Il a fallu d’abord renoncer à la plupart des préparations minérales à base d’oxyde ferrique parce qu’elles sont d’ores et déjà insolubles et par conséquent incapables de s’insinuer dans les tissus, ou parce qu’elles le deviennent au contact des matières organiques dans l’appareil digestif même où elles se précipitent sous la forme solide, coagulée. On n’a conservé qu’un petit nombre de composés de ce genre que l’on réussissait à maintenir en solution par quelque artifice ; tel par exemple le pyrophosphate ferrique qui est rendu soluble par le citrate ammoniacal.

On s’est donc adressé à une première catégorie de substances solubles, sels de fer à acide organique, sels nécessairement ferreux puisque l’oxyde ferrique est trop faible pour saturer des acides qui eux-mêmes sont peu énergiques. Et c’est ainsi que l’on a introduit dans la thérapeutique les citrates, tartrates, lactates, malates, oxalates de fer.

On a utilisé en second lieu une autre catégorie de substances qui, bien qu’insolubles primitivement, sont susceptibles d’être solubilisées par les sucs digestifs. Telles sont les préparations métalliques, limaille de fer, fer réduit, les oxydes obtenus à froid, le carbonate ferreux. Dans le canal alimentaire, tous ces corps passent à l’état de composés ferreux solubles. La solubilité est, en effet, la condition préalable imposée à toute substance destinée à modifier l’organisme. Ce n’est point dans le tube digestif que le médicament rencontre les élémens vivans et agissans de l’économie : il faut, pour les atteindre, qu’il traverse la paroi intestinale et se répande de l’autre côté de cette barrière.

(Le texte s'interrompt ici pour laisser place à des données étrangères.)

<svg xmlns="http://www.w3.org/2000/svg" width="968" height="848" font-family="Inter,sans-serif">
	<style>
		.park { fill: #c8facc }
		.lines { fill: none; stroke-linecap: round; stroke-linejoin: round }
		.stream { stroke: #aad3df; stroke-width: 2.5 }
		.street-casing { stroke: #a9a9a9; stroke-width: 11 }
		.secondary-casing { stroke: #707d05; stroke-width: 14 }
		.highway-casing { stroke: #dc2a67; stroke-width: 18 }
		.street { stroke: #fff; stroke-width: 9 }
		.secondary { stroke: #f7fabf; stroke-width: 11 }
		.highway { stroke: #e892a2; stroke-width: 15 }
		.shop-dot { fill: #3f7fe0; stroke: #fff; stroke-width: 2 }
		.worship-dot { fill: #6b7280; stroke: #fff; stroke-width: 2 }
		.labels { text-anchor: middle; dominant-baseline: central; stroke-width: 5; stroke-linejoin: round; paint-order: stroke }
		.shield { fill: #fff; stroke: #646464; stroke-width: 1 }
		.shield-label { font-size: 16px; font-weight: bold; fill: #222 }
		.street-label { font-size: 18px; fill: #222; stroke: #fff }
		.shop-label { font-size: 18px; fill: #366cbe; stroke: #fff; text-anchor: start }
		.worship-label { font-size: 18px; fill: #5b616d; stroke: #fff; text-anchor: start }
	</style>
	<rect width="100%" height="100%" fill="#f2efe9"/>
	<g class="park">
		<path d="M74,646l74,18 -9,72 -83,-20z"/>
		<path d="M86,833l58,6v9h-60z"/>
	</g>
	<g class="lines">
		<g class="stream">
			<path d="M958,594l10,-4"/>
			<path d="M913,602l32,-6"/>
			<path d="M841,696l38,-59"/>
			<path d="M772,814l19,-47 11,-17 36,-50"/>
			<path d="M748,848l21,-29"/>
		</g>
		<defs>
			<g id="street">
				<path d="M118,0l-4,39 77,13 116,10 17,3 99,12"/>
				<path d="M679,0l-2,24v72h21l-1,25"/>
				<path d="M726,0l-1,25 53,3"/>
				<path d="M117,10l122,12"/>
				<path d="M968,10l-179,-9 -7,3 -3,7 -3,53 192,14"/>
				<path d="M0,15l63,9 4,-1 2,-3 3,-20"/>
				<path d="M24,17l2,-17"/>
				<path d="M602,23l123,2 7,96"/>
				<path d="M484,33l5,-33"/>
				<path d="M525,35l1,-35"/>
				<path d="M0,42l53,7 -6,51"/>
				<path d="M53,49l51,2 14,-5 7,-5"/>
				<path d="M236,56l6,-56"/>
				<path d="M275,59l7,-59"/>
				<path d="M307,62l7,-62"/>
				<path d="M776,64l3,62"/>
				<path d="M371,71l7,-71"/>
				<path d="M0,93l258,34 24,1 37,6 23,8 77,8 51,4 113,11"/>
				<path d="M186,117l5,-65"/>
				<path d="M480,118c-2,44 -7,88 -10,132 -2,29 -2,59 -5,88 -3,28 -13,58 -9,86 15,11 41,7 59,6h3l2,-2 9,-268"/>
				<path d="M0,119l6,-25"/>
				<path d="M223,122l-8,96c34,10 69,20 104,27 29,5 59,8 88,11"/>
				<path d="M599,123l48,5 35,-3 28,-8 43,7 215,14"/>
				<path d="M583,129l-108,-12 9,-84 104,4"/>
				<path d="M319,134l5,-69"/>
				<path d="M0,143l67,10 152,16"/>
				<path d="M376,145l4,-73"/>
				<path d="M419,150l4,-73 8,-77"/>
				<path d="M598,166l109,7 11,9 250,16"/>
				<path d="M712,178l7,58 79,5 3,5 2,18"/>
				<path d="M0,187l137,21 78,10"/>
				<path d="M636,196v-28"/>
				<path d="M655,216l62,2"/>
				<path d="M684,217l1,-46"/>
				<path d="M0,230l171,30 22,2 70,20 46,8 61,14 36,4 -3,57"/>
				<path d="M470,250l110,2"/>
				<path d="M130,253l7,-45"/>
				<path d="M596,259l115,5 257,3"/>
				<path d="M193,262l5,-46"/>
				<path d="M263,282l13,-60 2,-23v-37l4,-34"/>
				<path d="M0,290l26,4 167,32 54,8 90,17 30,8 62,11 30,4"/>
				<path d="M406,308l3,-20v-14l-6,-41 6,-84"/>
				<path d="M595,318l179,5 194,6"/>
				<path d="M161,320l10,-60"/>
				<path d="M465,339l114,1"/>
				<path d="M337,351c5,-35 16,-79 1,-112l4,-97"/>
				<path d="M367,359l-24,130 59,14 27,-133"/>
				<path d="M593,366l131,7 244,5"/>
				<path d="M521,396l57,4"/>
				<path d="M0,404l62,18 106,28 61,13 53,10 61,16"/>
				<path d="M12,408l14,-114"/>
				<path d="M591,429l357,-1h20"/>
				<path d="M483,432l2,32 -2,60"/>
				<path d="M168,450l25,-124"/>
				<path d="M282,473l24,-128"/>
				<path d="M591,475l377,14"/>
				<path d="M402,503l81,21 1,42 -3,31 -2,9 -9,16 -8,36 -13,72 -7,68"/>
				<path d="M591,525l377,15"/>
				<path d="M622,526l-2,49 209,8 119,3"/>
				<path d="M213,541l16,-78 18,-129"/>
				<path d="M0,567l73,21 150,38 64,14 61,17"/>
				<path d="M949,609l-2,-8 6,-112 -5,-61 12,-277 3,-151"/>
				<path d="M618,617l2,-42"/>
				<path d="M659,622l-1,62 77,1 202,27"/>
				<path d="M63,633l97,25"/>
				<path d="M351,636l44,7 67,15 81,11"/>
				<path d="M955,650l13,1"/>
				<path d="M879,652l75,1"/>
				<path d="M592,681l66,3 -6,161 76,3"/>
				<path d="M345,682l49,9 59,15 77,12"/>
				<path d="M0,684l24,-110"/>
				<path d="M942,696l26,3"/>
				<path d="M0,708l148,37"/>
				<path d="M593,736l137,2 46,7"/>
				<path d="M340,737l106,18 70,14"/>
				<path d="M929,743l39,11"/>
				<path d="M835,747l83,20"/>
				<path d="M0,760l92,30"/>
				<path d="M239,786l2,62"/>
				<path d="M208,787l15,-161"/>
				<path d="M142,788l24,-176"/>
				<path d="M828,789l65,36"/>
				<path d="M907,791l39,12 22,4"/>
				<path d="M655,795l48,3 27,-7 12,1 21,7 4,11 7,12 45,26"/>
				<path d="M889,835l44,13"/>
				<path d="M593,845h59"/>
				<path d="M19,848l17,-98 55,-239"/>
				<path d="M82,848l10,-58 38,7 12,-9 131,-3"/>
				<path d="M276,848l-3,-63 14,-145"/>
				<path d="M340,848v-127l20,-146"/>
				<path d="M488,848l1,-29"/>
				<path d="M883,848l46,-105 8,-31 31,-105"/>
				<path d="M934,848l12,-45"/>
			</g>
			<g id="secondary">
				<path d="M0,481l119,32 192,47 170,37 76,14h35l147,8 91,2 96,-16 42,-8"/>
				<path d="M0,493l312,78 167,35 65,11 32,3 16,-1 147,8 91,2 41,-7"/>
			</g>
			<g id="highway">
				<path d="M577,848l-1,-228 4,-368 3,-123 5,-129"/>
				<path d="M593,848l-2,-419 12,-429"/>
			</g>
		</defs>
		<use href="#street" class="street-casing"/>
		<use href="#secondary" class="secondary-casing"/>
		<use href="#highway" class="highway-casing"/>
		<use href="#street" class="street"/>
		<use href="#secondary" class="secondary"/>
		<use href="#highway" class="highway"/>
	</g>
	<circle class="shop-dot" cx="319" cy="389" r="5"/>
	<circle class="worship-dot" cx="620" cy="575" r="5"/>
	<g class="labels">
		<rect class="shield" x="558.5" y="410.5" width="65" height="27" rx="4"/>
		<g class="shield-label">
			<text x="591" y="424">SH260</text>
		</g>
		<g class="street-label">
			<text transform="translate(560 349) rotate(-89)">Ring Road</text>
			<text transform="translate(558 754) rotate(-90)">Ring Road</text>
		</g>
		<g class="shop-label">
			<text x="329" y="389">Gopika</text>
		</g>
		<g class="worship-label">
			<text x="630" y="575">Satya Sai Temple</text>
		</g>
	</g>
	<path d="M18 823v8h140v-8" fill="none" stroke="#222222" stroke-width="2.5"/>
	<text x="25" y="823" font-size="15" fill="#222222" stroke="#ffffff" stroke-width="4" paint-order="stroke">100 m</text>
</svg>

Enfin, dans cette liste de médicamens, on a donné la préférence à ceux qui offensaient le moins cruellement le goût. Les ferrugineux offrent une saveur désagréable, saveur styptique, c’est-à-dire à la fois âpre et astringente comme celle de l’alun, prolongée par un arrière-goût d’encre (atramentaire). Cet inconvénient est peu marqué dans le tartrate ; il est entièrement dissimulé dans quelques autres sels de fer si l’on a soin d’y ajouter du citrate d’ammoniaque.